What Undisciplined Meetings Are Costing You

Let’s imagine a scene.

Team members filter into a conference room for five minutes. This is followed by another few minutes of chit chat. In the midst of casual conversation, someone brings up an urgent (to them) issue that consumes another ten minutes for whoever is paying attention. The group eventually focuses on the agenda, though a few people seem mentally checked out or are busy multitasking. Twenty minutes before the meeting is supposed to end, the team gets around to discussing the most pressing issues. Even though the meeting goes over by 15 minutes, no decision is made and no alignment is reached.

Sound familiar?
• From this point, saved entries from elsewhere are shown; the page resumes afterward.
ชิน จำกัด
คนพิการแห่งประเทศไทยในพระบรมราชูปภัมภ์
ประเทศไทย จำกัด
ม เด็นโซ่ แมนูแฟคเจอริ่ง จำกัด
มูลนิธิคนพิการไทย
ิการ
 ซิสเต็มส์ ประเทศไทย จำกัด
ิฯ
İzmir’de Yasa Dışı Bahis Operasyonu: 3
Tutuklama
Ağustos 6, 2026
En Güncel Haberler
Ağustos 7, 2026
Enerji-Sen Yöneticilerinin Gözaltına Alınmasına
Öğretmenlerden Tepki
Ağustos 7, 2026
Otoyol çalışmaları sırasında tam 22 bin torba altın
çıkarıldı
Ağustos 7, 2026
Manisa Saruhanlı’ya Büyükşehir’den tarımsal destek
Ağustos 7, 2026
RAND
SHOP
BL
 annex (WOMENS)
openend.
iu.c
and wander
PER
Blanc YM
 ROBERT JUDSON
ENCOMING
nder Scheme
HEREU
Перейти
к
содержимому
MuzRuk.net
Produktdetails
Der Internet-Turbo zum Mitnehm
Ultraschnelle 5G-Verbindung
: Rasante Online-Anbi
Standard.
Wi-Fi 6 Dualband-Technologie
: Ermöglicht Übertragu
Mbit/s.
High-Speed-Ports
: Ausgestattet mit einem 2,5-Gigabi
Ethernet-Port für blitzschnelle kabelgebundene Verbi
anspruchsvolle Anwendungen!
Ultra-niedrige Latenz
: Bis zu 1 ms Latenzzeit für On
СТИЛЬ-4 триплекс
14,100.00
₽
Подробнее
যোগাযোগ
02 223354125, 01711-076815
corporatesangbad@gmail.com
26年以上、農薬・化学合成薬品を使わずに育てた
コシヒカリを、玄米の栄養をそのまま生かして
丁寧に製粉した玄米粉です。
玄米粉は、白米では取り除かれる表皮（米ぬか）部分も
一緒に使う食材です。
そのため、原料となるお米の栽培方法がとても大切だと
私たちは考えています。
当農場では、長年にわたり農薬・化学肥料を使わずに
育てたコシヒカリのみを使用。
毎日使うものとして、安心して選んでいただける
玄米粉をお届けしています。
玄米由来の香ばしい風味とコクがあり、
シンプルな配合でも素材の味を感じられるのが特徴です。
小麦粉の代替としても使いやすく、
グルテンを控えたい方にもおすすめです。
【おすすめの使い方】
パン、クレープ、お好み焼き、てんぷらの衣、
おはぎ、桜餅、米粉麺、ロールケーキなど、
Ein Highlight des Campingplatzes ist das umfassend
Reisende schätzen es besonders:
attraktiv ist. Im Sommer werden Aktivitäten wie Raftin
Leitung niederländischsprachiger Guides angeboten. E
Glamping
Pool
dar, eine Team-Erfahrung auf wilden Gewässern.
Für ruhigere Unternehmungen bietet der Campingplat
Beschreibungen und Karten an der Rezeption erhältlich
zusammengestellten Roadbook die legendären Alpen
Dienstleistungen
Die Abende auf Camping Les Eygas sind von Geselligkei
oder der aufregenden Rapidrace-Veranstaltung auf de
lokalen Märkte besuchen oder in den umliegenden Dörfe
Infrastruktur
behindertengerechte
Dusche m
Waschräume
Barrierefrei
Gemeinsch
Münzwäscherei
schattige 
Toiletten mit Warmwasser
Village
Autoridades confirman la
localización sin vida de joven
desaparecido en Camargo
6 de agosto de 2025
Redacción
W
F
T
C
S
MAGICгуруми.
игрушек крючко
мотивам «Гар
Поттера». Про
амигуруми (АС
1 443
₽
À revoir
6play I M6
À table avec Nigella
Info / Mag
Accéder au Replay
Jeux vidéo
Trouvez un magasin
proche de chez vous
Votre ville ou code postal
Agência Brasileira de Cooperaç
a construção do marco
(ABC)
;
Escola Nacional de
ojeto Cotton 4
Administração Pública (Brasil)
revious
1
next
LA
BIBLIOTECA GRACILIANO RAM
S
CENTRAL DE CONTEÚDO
The real question is: How much are undisciplined meetings costing your company?

It may not seem like it on the surface, but if your meetings look like this, you have an expensive problem on your hands. Simply put, your team has a finite capacity to get things done each week. Every minute spent in an undisciplined meeting is mindshare and productivity lost.

Let’s say there were six people in the meeting I described above. Do some quick math: multiply the amount of people in the meeting times the amount of time the meeting lasts. That one hour meeting that ran over took up 7.5 hours of your company’s time. Now ask yourself, how satisfied are you with the value you created with those 7.5 hours?

If your answer is “not enough”, then here are a six easy rules to create better meeting habits:

Rule #1 Every meeting has a purpose and a desired outcome.

Simply put, what are you there to do? Do you need to solve an issue? Brainstorm ideas? Make a decision? Ensure everyone is aligned around a plan? Consider adding the meeting purpose to the invite so your team can come prepared and you don’t waste valuable time.

Rule #2 Every person in the meeting understands their role in it.

Are they present to provide input? To understand the details of a decision that affects their work? Or to coordinate on a complex project? Encourage your team to ask for clarification when they’re unclear.

Rule #3 If a person doesn’t have a role, they don’t go to the meeting.

If someone’s purpose for being in the meeting is unclear, encourage them to decline the invite or leave the meeting; no apology or explanation needed. In fact, celebrate when people take that action. It’s the quickest way to create a healthy meeting culture.

Rule #4 Start and end on time.

One of the quickest ways teams lose focus (and energy) is when the scheduled meeting time is not respected. When you commit to work within your meeting time, it creates positive pressure to focus on the most important topics and it keeps the discussion more organized and concise. This makes forward momentum in the way of decisions and next steps more likely.

Rule #5 Always discuss what’s next.

A meeting is only as valuable as what comes out of it. Use the last five minutes of your time to recap any decisions that were made and what needs to happen next.

Rule #6 Give yourself a grade.

Have the team share accountability for improving meetings by having everyone rate the meeting at the end. How valuable was the discussion? How well did you move forward on key issues? Was it an effective use of the team’s time? By giving your meetings a grade, you can also track your progress over time.

There’s a final benefit of good meeting habits that may even outweigh the others. Meetings reflect your company’s culture in action. They are the proof of what your culture is; not what you wish it would be.